Dear helplessjewboy,
You call that tough? Ok, maybe it was a bit...
Be"H, I will run through some thoughts and then get to practical stuff at the end. Please bear with me.
One of the most descructive things about my disease is that it feeds me a double life. No unity with those around me, no unity with my G-d and no unity with myself. Emess cannot even grow, and recovery that way is completely impossible. We end up chasing our tails by maintaining the hiding - and usually at all costs!
In fact, the 'emunah problems' that many of the addicts (particularly the Jewish frum ones) describe they have, I believe to actually be self-emunah problems. Hashem simply gets blamed automatically when we lose all faith in ourselves.
All that gets healed with recovery, and more.
Kiddushashem is a real kiddush Hashem, and it is nice to read his post, too. I guess I sound pretty unsympathetic. Nu. I can't help you by agreeing, nor by lying. So I will share what I have, and hope you take what you want. Nothing I say to you comes from my seichel - it is all my actual personal experience.
You talk of sharing it with your wife. But you are not married yet, are you? How can you possibly know now what you will be able to actually do in a new situation - or what you will even want to do - when the time actually comes? I, for one, have given up assuming that I know how I will behave under new circumstances.
Then again, I am in my 40's (and am a severe pervert [in recovery with Hashem]) both giving me the opportunity of suffering through much more failure than you have, I bet...so what do you expect from a curmudgeon like me?

• PROBLEM DESCRIPTION: Quote the letter word for word, starting at "Then again, I" and ending at "curmudgeon like me?". The items that come next are separate material, unrelated to the letter.

• Collected data:
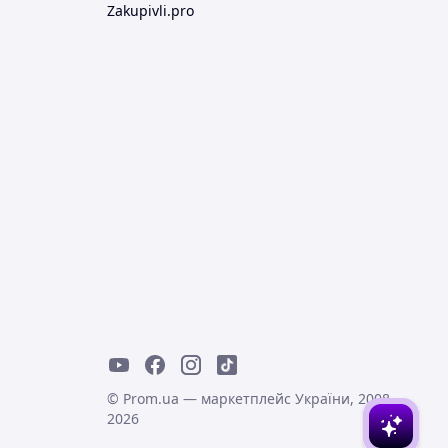
Zakupivli.pro
© Prom.ua — маркетплейс України, 2008-
2026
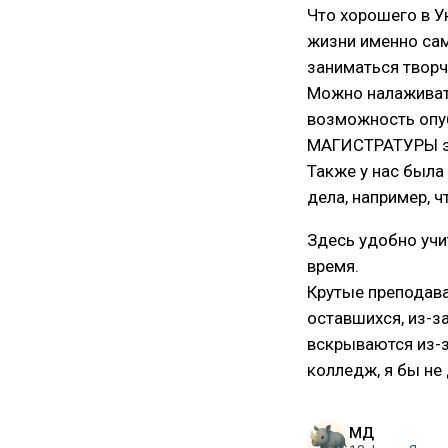
Что хорошего в У
жизни именно сам
заниматься творч
Можно налаживать
возможность опуб
МАГИСТРАТУРЫ эт
Также у нас была 
дела, например, ч
Здесь удобно учит
время.
Крутые преподава
оставшихся, из-з
вскрываются из-з
колледж, я бы не 
МД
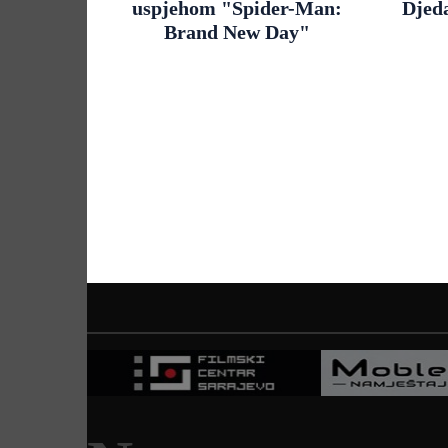
uspjehom "Spider-Man:
Djed
Brand New Day"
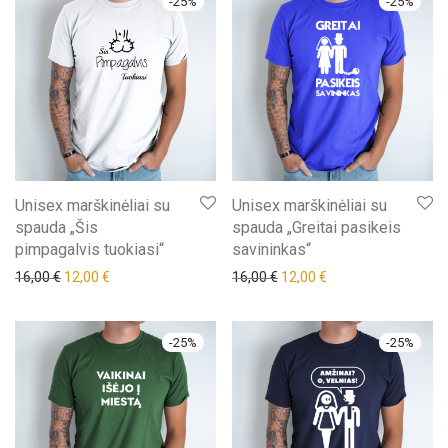
-
25
%
-
25
%
Unisex marškinėliai su
Unisex marškinėliai su
spauda „Šis
spauda „Greitai pasikeis
pimpagalvis tuokiasi“
savininkas“
Original price was: 16,00 €.
Current price is: 12,00 €.
Original price was: 16,00 €.
Current price is: 12,
16,00
€
12,00
€
16,00
€
12,00
€
-
25
%
-
25
%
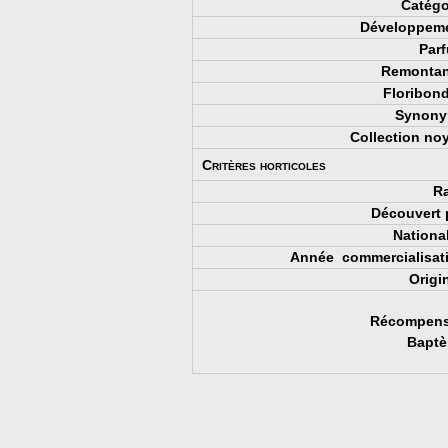
Catégo
Développeme
Parf
Remontan
Floribond
Synony
Collection noy
Critères horticoles
Ra
Découvert p
National
Année commercialisati
Origi
Récompens
Baptè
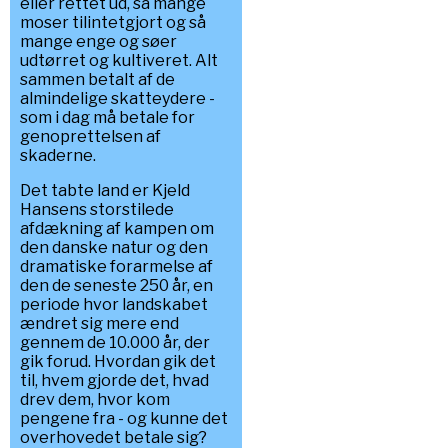
eller rettet ud, så mange
moser tilintetgjort og så
mange enge og søer
udtørret og kultiveret. Alt
sammen betalt af de
almindelige skatteydere -
som i dag må betale for
genoprettelsen af
skaderne.
Det tabte land er Kjeld
Hansens storstilede
afdækning af kampen om
den danske natur og den
dramatiske forarmelse af
den de seneste 250 år, en
periode hvor landskabet
ændret sig mere end
gennem de 10.000 år, der
gik forud. Hvordan gik det
til, hvem gjorde det, hvad
drev dem, hvor kom
pengene fra - og kunne det
overhovedet betale sig?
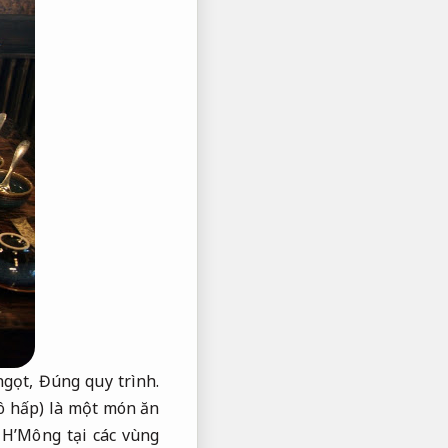
ngọt,
Đúng quy trình.
ô hấp) là một món ăn
 H’Mông tại các vùng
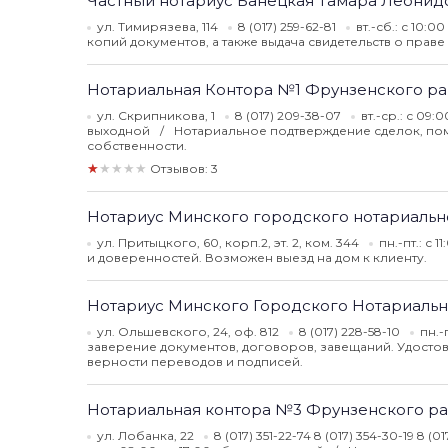
Частный нотариус Банецкая Тамара Леонид
ул. Тимирязева, 114
8 (017) 259-62-81
вт.-сб.: с 10:0
копий документов, а также выдача свидетельств о пра
Нотариальная Контора №1 Фрунзенского р
ул. Скрипникова, 1
8 (017) 209-38-07
вт.-ср.: с 09:0
выходной
Нотариальное подтверждение сделок, пом
собственности.
★★★★★
Отзывов: 3
Нотариус Минского городского нотариально
ул. Притыцкого, 60, корп.2, эт. 2, ком. 344
пн.-пт.: с 
и доверенностей. Возможен выезд на дом к клиенту.
Нотариус Минского Городского Нотариальног
ул. Ольшевского, 24, оф. 812
8 (017) 228-58-10
пн.-
заверение документов, договоров, завещаний. Удостов
верности переводов и подписей.
Нотариальная контора №3 Фрунзенского р
ул. Лобанка, 22
8 (017) 351-22-74 8 (017) 354-30-19 8 (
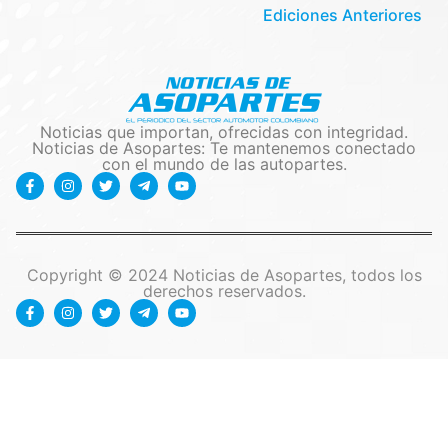
Ediciones Anteriores
Noticias que importan, ofrecidas con integridad.
Noticias de Asopartes: Te mantenemos conectado
con el mundo de las autopartes.
Copyright © 2024 Noticias de Asopartes, todos los
derechos reservados.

• TASK RESULT:
Then again, I am in my 40's (and am a severe pervert [in recovery with Hashem]) both giving me the opportunity of suffering through much more failure than you have, I bet...so what do you expect from a curmudgeon like me?